Copy every line in the records below that contains the word "Benachrichtige". Match capital and lowercase letters exactly.

____

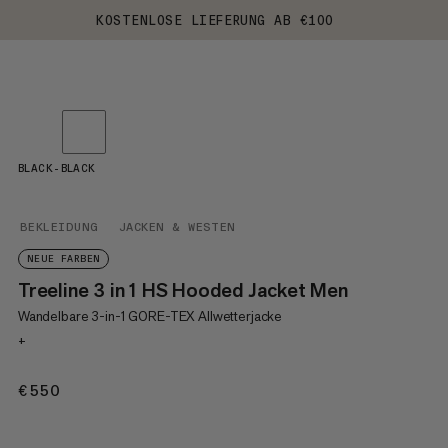
KOSTENLOSE LIEFERUNG AB €100
BLACK-BLACK
BEKLEIDUNG
JACKEN & WESTEN
NEUE FARBEN
Treeline 3 in 1 HS Hooded Jacket Men
Wandelbare 3-in-1 GORE-TEX Allwetterjacke
+
€550
€550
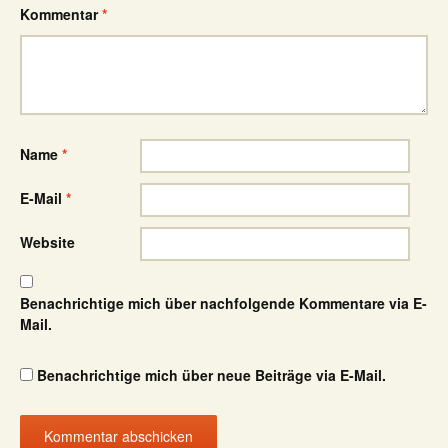
Kommentar
*
Name
*
E-Mail
*
Website
Benachrichtige mich über nachfolgende Kommentare via E-
Mail.
Benachrichtige mich über neue Beiträge via E-Mail.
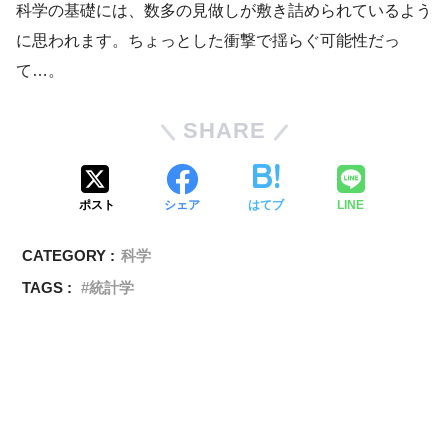
科学の基礎には、数多の見做しが敷き詰められているよう
に思われます。ちょっとした衝撃で揺らぐ可能性だっ
て…。
SHARE
ポスト
シェア
はてブ
LINE
CATEGORY :
科学
TAGS :
統計学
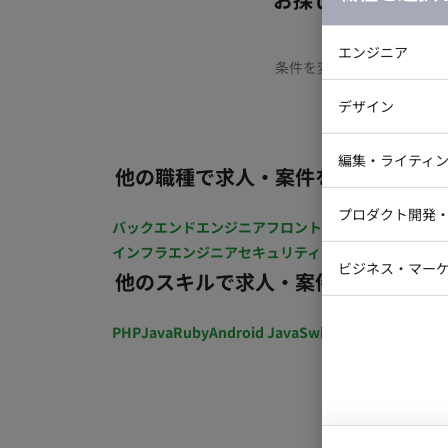
エンジニア
条件を変更するか、もう少
バックエン
デザイン
iOSエンジ
Webデザイ
インフラエ
編集・ライティ
他の職種で求人・案件を探す
テストエン
Webコーダ
グラフィッ
プロダクト開発
ラストレー
バックエンドエンジニア
フロントエンジニア
iOSエン
編集者・翻
インフラエンジニア
セキュリティエンジニア
テストエ
Webディ
ビジネス・マーケ
他のスキルで求人・案件を探す
クトマネー
マーケター
システムコ
PHP
Java
Ruby
Android Java
Swift
開発ディレクショ
コンサルタ
プロンプト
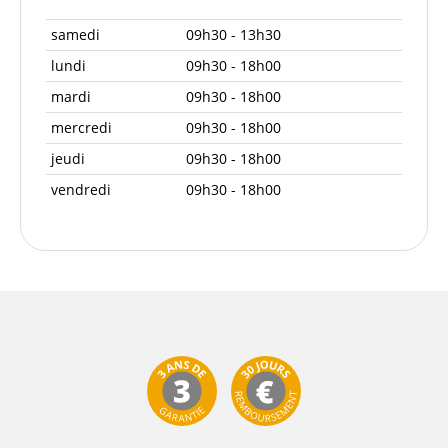
samedi
09h30 - 13h30
lundi
09h30 - 18h00
mardi
09h30 - 18h00
mercredi
09h30 - 18h00
jeudi
09h30 - 18h00
vendredi
09h30 - 18h00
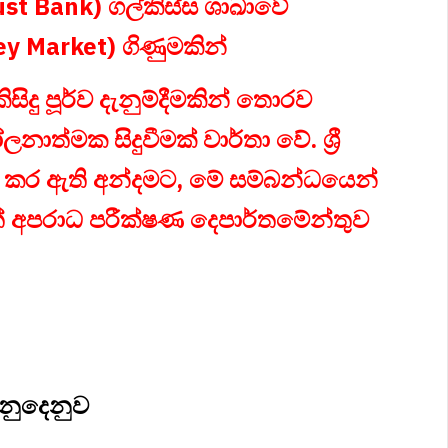
rust Bank) ගල්කිස්ස ශාඛාවේ
ey Market) ගිණුමකින්
සිදු පූර්ව දැනුම්දීමකින් තොරව
ත්මක සිදුවීමක් වාර්තා වේ. ශ්‍රී
්තා කර ඇති අන්දමට, මේ සම්බන්ධයෙන්
ිටත් අපරාධ පරීක්ෂණ දෙපාර්තමේන්තුව
ගනුදෙනුව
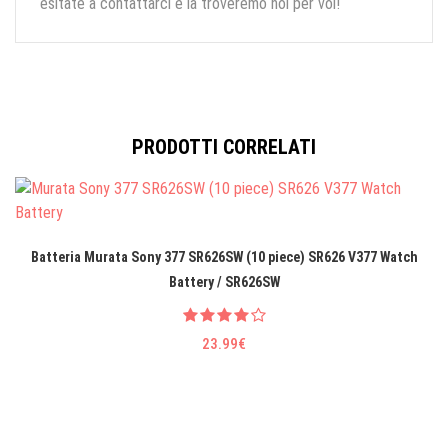
esitate a contattarci e la troveremo noi per voi!
PRODOTTI CORRELATI
Batteria Murata Sony 377 SR626SW (10 piece) SR626 V377 Watch
Battery / SR626SW
23.99€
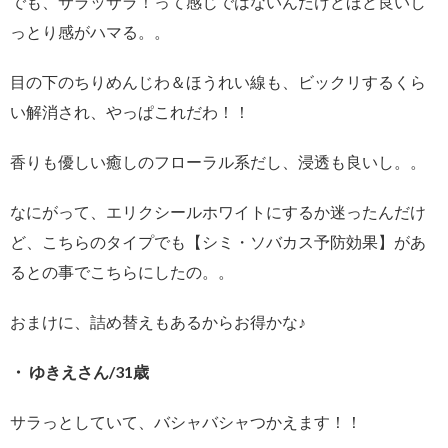
でも、サラッサラ！って感じではないんだけどほど良いし
っとり感がハマる。。
目の下のちりめんじわ＆ほうれい線も、ビックリするくら
い解消され、やっぱこれだわ！！
香りも優しい癒しのフローラル系だし、浸透も良いし。。
なにがって、エリクシールホワイトにするか迷ったんだけ
ど、こちらのタイプでも【シミ・ソバカス予防効果】があ
るとの事でこちらにしたの。。
おまけに、詰め替えもあるからお得かな♪
・ ゆきえさん/31歳
サラっとしていて、バシャバシャつかえます！！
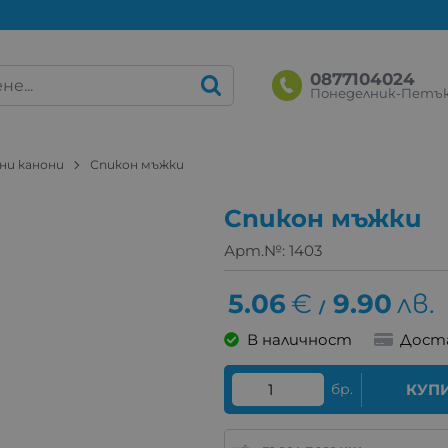
0877104024
Понеделник-Петък: 
они канони
Спикон мъжки
Спикон мъжки
Арт.№:
1403
5.06
€
9.90
лв.
/
В наличност
Дост
бр.
КУП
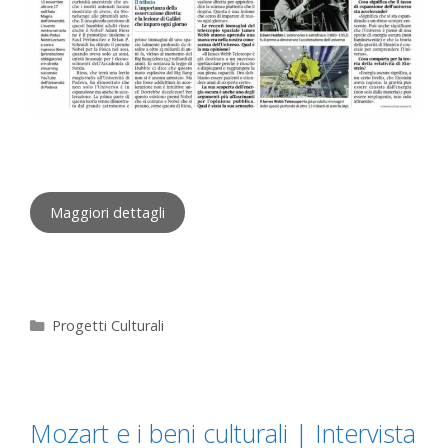
Maggiori dettagli
Progetti Culturali
Mozart e i beni culturali | Intervista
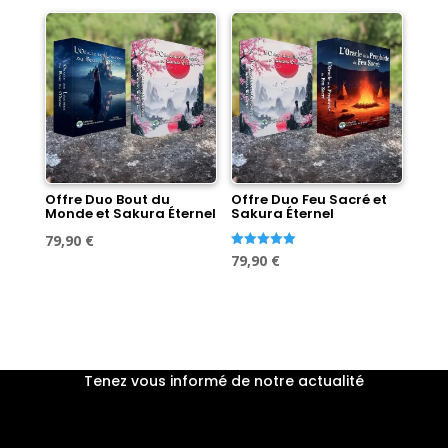
initial
actuel
était :
est :
était :
est :
89,60 €.
79,90 €.
89,60 €.
79,90 €.
Offre Duo Bout du
Offre Duo Feu Sacré et
Monde et Sakura Éternel
Sakura Éternel
Le
Le
79,90
€
Le
Le
Note
79,90
€
prix
prix
5.00
sur 5
prix
prix
initial
actuel
initial
actuel
était :
est :
était :
est :
89,60 €.
79,90 €.
89,60 €.
79,90 €.
Tenez vous informé de notre actualité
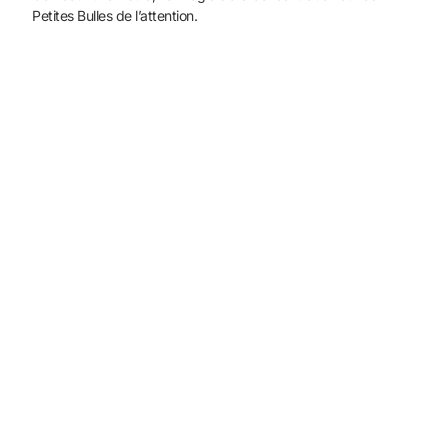
Petites Bulles de l’attention.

____

## Exercise solution
Benachrichtige mich über nachfolgende Kommentare via E-
Benachrichtige mich über neue Beiträge via E-Mail.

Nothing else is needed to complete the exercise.